И оба они благодарно закивали:
– Да-да, нам уже говорили, вот с сентября определим в спортивный кружок…
Странно, что ни он, ни его жена даже не поинтересовались – мол, а что, между прочим, какого числа всамделе у вас день рождения? Выходит, знали, что прозрения ее снайперские. Выходит, она с самого раннего детства их озадачивала.
Жаль, я тогда уже был довольно выпивши, а пьяному все трын-трава, хоть день рождения тебе назови, хоть дату смерти…
Как пили все мы тогда, боже ты мой, как пили!
Мравинский, как известно, запирал знаменитого валторниста Удальцова у себя в кабинете на ключ. Так тот на шпагатике опускал из окна трешку, а внизу ждал его мальчик, который мчал со скоростью ветра в вино-водочный. Затем обвязывал бутылку тем же шпагатиком, и Удальцов тянул добычу наверх. После чего, в лоск пьяный, гениально играл!
Кларнетист Баранов и гобоист Тупиков повсюду ходили вместе, потому что врозь падали.

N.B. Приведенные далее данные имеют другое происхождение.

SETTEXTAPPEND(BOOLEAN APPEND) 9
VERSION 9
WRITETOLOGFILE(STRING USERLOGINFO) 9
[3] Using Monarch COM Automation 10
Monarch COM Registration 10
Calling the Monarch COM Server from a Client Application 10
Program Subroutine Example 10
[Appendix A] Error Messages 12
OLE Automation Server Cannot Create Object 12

В Кировском театре фаготиста-алкоголика запирали в оркестровой комнате. К концу третьего акта он бывал уже готовеньким в дугу. Как умудрялся напиться? Эти русские самородки: у фагота внизу есть серебряный стаканчик, закрывающий соединительную трубу. Так этот кулибин на тот стаканчик напаял поверху еще один стакан, в который и наливал живительную влагу; а на репетициях потягивал ее по глотку через трубочку – дополнительный «эс». Так и поправлялся, бедолага. Именно ему, кстати, принадлежит крылатая в музыкантском мире фраза: «Один день в неделю – для встряски организма – надо НЕ пить!»
Так что тем вечером я наугощался у добрых людей и про девочку забыл. Вот наутро в гостиничном номере, как проснулся да на опухшую морду холодной водой пару раз плеснул… тогда вспомнил. И испугался! Ну, думаю, надо же! Что ж ты, дурак, не приголубил, не подлизался к этой чудовищной крошке… Может, она бы и другие твои даты назвала, пятилетняя сивилла… И потом, нет-нет, вспоминал это странное существо. Ну да со временем забылось…
И вот – осенью это было, в восемьдесят восьмом, в Москве. Попал я тогда в цирк на Цветном совершенно случайно и тоже не на трезвую голову. Накануне приехал из Питера к другу, был такой замечательный фаготист Миша Дятлов, ныне покойный; его сестра, администратор гостиницы «Минск», всегда устраивала мне приличный номер. Выпили с ним душевно, потрепались, а наутро он в лежку. То ли грипп, то ли сердце, то ли почки отказывают. Звонит мне в гостиницу и умоляет отыграть за него в цирке, там вечернее представление, а затем утренняя репетиция – пустяк, часа три.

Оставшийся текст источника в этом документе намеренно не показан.